— Так ты собираешься звонить той пташке из клуба или как?
— Из какого клуба? Какой пташке?
(Здоровый смех, сопровождающийся хлопком то ли по колену, то ли по ладони.)
— Очень гибкая пташка. Как же ее зовут? Линдсей? Лори?
— Ах да, Линдсей. Черт, да, я собираюсь ей звонить. Она была сексуальной. Сексуальная как дерьмо.
Я морщусь, сравнивая их с моим умным, вежливым мужем, который никогда, ни при каких обстоятельствах даже в мыслях не соединил бы в одной фразе слова «сексуальный» и «дерьмо». Затем я закрываю глаза, готовясь к снижению и представляя возможную сцену, которая ждет меня по возвращении: моя семья, в нарушение обычных правил, быть может, в пижамах, ест мусорную пищу в доме, являющем собой картину полного разгрома. Я обретаю странное утешение в мысли о подобном хаосе, в представлении о домашней некомпетентности Ника, в уверенности, что без меня он пропадет.
Однако когда менее чем через час врываюсь в дом, я в смятении вижу, что моей семьи нет, в комнатах чисто и прибрано. Кухня сверкает, кровати заправлены, в плетеной корзине на лестнице даже лежит партия свежевыстиранного и сложенного белья. Я бесцельно брожу по дому и оказываюсь в парадной гостиной, самом официальном и наименее используемом помещении в доме, разглядываю диван с высокой спинкой и подлокотниками в виде валиков, на который, мне кажется, я ни разу не присела с того дня, как мы с моей матерью выбрали его в демонстрационном зале декоратора. Я хорошо помню этот день, часы, проведенные нами за сравнением различных стилей, обсуждением обивочных тканей, а также лаков для его изящных ножек; помню, как прикидывали, заплатить ли дополнительно за пропитку от пятен. Проект, который теперь кажется тривиальным.
Осторожно присев сейчас на него и изо всех сил стараясь насладиться редкой минутой покоя, я не чувствую ничего, кроме одиночества, взбудораженная громкой тишиной, и мрачно представляю, на что это будет похоже, если мы с Ником когда-нибудь разойдемся, — все это пустое пространство и пустые минуты, которые нужно будет заполнять. Я помню, как после одного особенно изнурительного дня я пошутила в разговоре с Ником, что была бы великолепной матерью, если бы дежурила только по понедельникам и вторникам и через выходные. На это он засмеялся и попросил меня не говорить чепухи, добавив, что быть родителем-одиночкой печально и он был бы несчастен без меня. Схватившись за эту мысль, я набираю его номер.

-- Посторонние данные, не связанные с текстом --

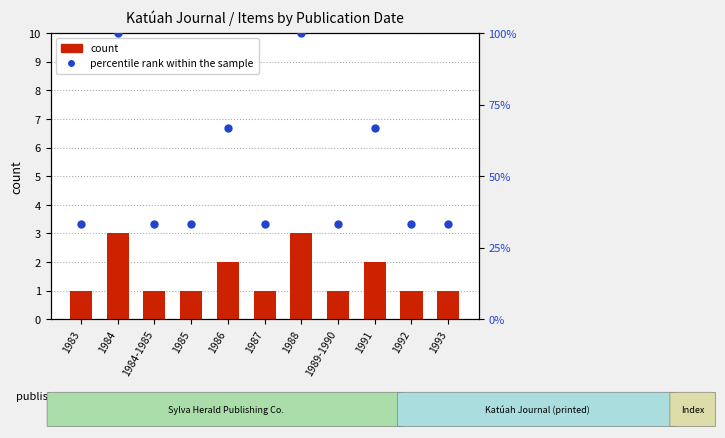

At how many categories does at least one series exceed 73?

2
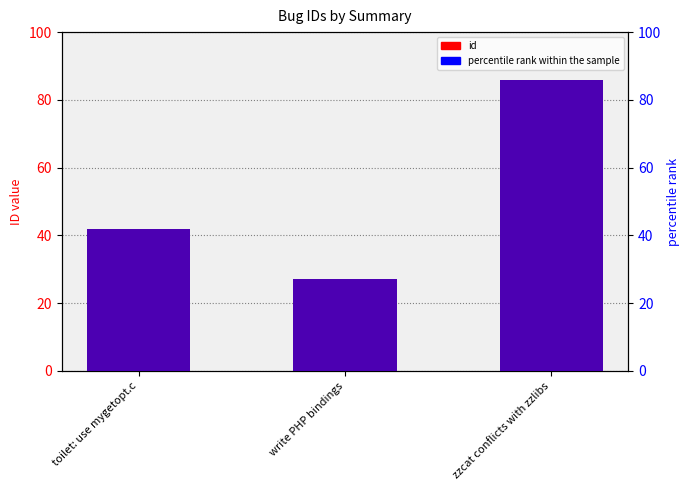

What is the label of the 1st bar from the left?

toilet: use mygetopt.c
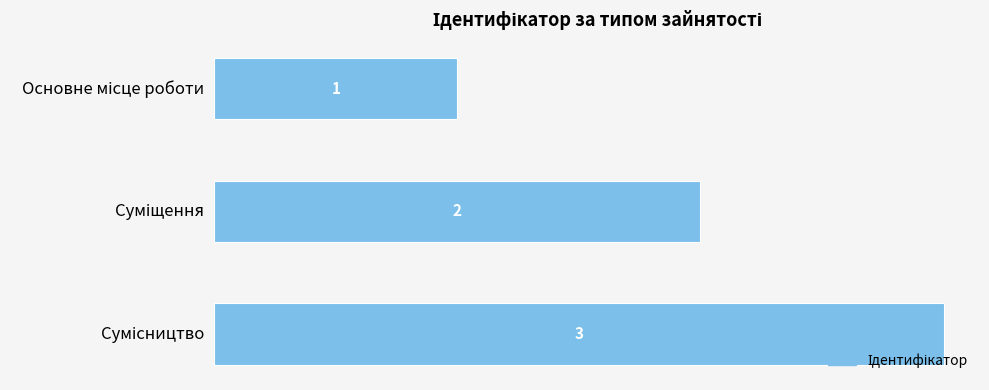

How many values are between 1 and 3?

3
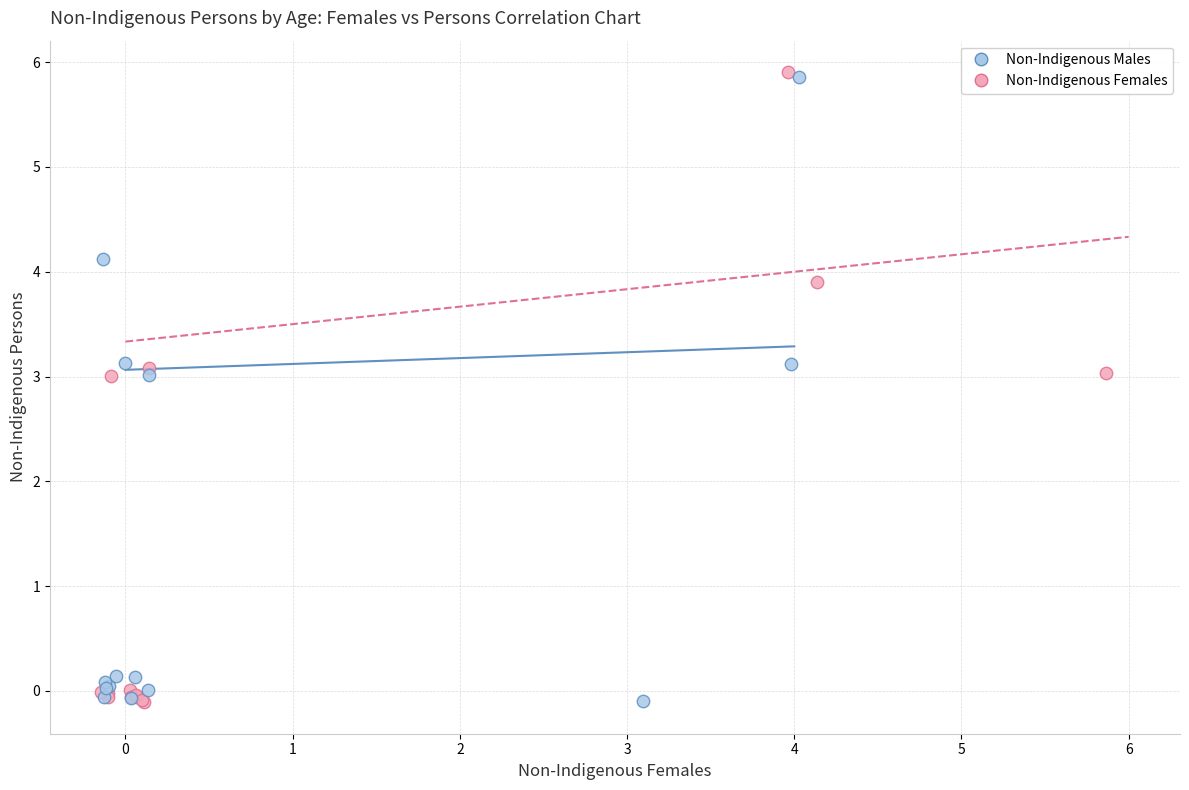

Which series has the largest Y range (max minus min)?

Non-Indigenous Females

— Эй, привет! — кричит он в трубку. При звуке его голоса я испытываю мгновенное облегчение, хотя не могу отделаться от ощущения, что продолжаю детективное расследование, поскольку пытаюсь определить природу шума на заднем плане. Похоже на торговый центр, но возможность добровольной поездки Ника за покупками еще более неправдоподобна, чем роман.
— Привет, — говорю я. — Ты где?
— В Детском музее.
— С детьми?
— Да, — смеется он. — Вообще-то без детей я бы в такое место не пошел.
Я улыбаюсь своему глупому вопросу и чувствую, как расслабляюсь.
— Как Нью-Йорк? — спрашивает он. — Куда вы собираетесь?
Глубоко вздохнув, я говорю:
— На самом деле я дома.
— Ты дома? Почему? — как-то испуганно спрашивает он.
— Потому что соскучилась, — говорю я, и это в какой-то мере отвечает действительности.
Ник ничего не говорит в ответ, и этого достаточно, чтобы я разнервничалась и начала сбиваться.
— Мне просто нужно тебя увидеть. Я хочу с тобой поговорить... о некоторых вещах.
— О каких вещах? — спрашивает он с ноткой настороженности, что может означать какую-то провинность.
Но также и то, что он ни в чем не виноват, а следовательно, подозревает в чем-то меня.
— Да так, — говорю я, чувствуя себя глупо из-за туманных ответов, внезапно сомневаясь в правильности своего решения вернуться домой и в том, как начала разговор. В конце концов, у меня могут быть вполне законные причины волноваться, но действительно ли этого достаточно, чтобы на день сокращать свою поездку, причем не уведомив Ника о своем приезде? Мне вдруг приходит в голову, что он на самом деле может посчитать это срочным — проблема со здоровьем, мой роман, приступ сильной депрессии, — а не тем, чем это скорее всего является: Эйприл раздувает слухи, а я заглядываю в его сообщения. Две домашние хозяйки — параноики.